Nous avions relaté l’an dernier dans ces colonnes la réponse d’Arnie (alias Arnold Schwarzenegger, gouverneur de Californie) à l’intransigeance du président des États-Unis de cette époque, G.W. Bush, qui interdisait toute utilisation de fonds fédéraux pour financer un travail sur les cellules souches embryonnaires humaines [ 1]. Arnie avait répondu en lançant en novembre 2004 un énorme emprunt (appelé proposition 71) de 3 billions de dollars (soit trois milliards de dollars pour les francophones) dans l’état de Californie pour soutenir cette recherche. C’est la mission du CIRM (California Institute for Regenerative Medecine 1) créé début 2005 de sélectionner et gérer les programmes soutenus par cet emprunt. Le premier plan stratégique publié avait pour objectif d’aboutir dans les 10 ans à au moins un essai clinique de phase I utilisant des cellules souches embryonnaires. Le CIRM alloue environ 300 millions de dollars par an à la recherche, et ce jusqu’en 2016, date à laquelle son contrat s’achève. La poursuite de l’aventure dépendra des industriels et du capital-risque, il faudra donc convaincre les financeurs des bénéfices acquis au cours de la première décennie. Il ne faut pas oublier que ce sont les habitants de Californie qui financent cet emprunt, ils attendent donc de pied ferme les traitements efficaces qu’on leur a promis et restent très insensibles au nombre d’articles publiés dans Nature ou Cell.
En décembre 2009, 328 projets avaient été financés pour un total de un milliard de dollars (ou un billion pour les anglophones). Ils incluaient des programmes de recherche dont certains dits « seed » (aventureux), des programmes d’enseignement, l’installation de nouvelles équipes en Californie, ou encore la construction de nouveaux bâtiments ou de plateformes technologiques (rappelons qu’en 2006, il était interdit d’utiliser une pipette payée avec des fonds fédéraux pour manipuler des CSEh, encore moins une paillasse d’un laboratoire financé par le NIH, ce qui compliquait singulièrement la vie quotidienne des chercheurs).

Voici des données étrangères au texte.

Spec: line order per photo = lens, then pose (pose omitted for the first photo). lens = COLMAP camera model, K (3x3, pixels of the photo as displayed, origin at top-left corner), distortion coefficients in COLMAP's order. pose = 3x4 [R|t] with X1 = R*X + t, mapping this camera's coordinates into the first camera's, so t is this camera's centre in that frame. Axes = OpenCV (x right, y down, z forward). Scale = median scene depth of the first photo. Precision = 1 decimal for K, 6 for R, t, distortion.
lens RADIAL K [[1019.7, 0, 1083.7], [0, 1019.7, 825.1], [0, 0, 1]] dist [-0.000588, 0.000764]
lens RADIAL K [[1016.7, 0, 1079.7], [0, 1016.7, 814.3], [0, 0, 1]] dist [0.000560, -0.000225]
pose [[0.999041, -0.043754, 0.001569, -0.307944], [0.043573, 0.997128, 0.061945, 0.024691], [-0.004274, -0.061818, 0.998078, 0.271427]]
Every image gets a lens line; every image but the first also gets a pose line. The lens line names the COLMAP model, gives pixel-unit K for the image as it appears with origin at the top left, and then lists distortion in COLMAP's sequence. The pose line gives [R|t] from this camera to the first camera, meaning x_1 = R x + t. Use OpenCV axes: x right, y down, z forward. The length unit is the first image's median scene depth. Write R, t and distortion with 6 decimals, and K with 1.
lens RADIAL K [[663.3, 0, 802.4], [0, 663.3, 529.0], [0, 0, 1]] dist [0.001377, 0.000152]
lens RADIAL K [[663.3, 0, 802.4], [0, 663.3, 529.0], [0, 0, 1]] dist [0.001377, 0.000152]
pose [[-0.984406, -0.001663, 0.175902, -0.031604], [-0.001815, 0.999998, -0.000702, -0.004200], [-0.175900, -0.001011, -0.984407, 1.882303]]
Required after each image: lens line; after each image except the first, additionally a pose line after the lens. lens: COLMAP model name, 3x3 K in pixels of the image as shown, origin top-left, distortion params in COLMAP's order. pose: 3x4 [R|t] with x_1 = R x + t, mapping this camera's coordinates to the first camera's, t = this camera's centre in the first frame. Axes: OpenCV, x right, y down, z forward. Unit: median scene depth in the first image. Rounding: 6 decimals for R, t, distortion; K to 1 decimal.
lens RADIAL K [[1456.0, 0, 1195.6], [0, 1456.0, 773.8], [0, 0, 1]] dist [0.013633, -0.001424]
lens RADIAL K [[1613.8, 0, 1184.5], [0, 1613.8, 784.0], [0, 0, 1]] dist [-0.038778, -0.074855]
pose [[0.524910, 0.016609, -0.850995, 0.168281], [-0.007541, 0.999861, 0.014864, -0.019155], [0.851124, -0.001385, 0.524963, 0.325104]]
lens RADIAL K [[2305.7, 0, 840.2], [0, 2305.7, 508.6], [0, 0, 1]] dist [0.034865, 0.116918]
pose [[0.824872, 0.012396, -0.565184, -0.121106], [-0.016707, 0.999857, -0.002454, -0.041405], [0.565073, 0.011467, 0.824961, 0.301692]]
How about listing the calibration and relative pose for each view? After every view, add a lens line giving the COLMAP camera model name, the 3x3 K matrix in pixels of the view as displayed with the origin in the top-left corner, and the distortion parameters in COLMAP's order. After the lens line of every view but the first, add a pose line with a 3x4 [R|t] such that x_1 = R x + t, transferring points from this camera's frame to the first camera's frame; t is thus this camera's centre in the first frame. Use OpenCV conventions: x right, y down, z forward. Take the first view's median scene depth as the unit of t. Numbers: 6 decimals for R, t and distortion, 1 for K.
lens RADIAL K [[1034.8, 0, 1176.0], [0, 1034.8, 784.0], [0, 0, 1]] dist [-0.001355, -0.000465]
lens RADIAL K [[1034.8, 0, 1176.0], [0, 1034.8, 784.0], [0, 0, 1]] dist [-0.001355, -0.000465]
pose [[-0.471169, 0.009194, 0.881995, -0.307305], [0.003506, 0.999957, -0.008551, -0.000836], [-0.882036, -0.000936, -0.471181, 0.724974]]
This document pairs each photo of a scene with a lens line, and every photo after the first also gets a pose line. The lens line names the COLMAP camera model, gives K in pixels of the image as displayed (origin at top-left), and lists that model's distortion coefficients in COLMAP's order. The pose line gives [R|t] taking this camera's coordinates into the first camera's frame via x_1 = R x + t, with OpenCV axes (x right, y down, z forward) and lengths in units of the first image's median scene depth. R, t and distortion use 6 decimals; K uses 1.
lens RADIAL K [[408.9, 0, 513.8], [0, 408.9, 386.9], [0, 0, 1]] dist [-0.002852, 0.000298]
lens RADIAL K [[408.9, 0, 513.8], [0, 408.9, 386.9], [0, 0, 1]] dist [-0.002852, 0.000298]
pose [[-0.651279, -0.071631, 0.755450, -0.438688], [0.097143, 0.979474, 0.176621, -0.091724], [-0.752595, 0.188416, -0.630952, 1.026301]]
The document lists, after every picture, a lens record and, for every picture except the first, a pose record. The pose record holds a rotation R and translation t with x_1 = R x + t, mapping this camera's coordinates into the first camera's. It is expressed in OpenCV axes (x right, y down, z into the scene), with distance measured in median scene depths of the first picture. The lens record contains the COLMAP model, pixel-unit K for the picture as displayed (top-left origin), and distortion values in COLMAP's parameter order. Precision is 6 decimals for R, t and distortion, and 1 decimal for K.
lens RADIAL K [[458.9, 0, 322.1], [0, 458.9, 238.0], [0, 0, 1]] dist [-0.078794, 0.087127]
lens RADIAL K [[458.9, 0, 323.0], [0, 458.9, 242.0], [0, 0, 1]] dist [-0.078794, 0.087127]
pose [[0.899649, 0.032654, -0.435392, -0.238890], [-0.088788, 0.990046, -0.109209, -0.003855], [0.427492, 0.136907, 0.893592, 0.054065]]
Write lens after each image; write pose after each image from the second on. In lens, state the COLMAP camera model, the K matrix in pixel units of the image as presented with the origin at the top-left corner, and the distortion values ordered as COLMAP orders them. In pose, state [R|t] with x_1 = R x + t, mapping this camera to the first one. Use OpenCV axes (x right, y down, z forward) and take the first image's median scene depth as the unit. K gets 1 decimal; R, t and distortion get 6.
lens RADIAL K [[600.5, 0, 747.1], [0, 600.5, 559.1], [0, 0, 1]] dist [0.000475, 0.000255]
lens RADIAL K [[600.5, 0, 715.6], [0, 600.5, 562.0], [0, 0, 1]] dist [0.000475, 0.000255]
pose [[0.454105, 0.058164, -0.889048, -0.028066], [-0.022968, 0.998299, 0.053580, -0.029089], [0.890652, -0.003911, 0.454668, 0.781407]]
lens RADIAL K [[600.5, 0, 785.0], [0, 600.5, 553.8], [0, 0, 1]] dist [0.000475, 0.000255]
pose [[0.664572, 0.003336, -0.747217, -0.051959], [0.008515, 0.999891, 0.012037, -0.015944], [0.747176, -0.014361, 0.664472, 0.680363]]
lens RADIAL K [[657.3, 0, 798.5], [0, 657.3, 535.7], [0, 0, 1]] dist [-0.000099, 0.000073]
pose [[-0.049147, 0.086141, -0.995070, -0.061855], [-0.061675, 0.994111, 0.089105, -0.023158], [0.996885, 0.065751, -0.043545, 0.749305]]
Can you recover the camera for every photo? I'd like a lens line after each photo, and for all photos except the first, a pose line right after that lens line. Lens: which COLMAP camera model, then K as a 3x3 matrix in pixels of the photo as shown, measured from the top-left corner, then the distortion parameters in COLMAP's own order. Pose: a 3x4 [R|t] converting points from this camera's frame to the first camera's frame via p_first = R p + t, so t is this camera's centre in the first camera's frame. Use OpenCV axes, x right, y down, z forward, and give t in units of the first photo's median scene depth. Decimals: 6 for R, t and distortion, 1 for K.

Pour accélérer le passage à la clinique, le CIRM lançait en octobre dernier un appel d’offres intitulé Disease Team Research Awards doté de 250 millions de dollars. L’appel d’offres s’adressait à des équipes multidisciplinaires, associant chercheurs académiques et industriels, dont le projet doit être « translationnel » et aboutir dans les 4 ans au dépôt à la FDA d’un dossier d’autorisation d’essai clinique. Pour cette opération, le CIRM s’est associé au Medical Research Council britannique et au Cancer Stem Cell Consortium canadien qui contribuent à hauteur de 8 M$ et 35 M$ respectivement. Il s’agit d’encourager « creative uses of stem cells and encouraged investigators to aim higher and bite off bigger chunks than in most grant applications ». Ce langage imagé et difficilement traduisible se doit de motiver les troupes.
Les résultats de l’appel d’offres sont commentés dans Cell [ 2] et accessibles sur le site du CIRM. Quatorze équipes multidisciplinaires (réunissant obligatoirement cliniciens, chercheurs et industriels) vont se partager le pactole (le plus petit financement est de 5,5 M$ et le plus important de 20 M$). Elles ont été sélectionnées en priorité sur l’adéquation de leur projet à l’exigence requise de la soumission à la FDA d’un protocole d’application clinique utilisant les cellules souches, ce qui est anticipé pour 75 % de projets. Comme pour tout programme à long terme financé par le CIRM, la progression des résultats est évaluée chaque année par un comité d’experts n’appartenant pas au CIRM, et des décisions « go/no-go » sont énoncées, dont certaines aboutissent à la cessation du financement si les progrès sont jugés insuffisants.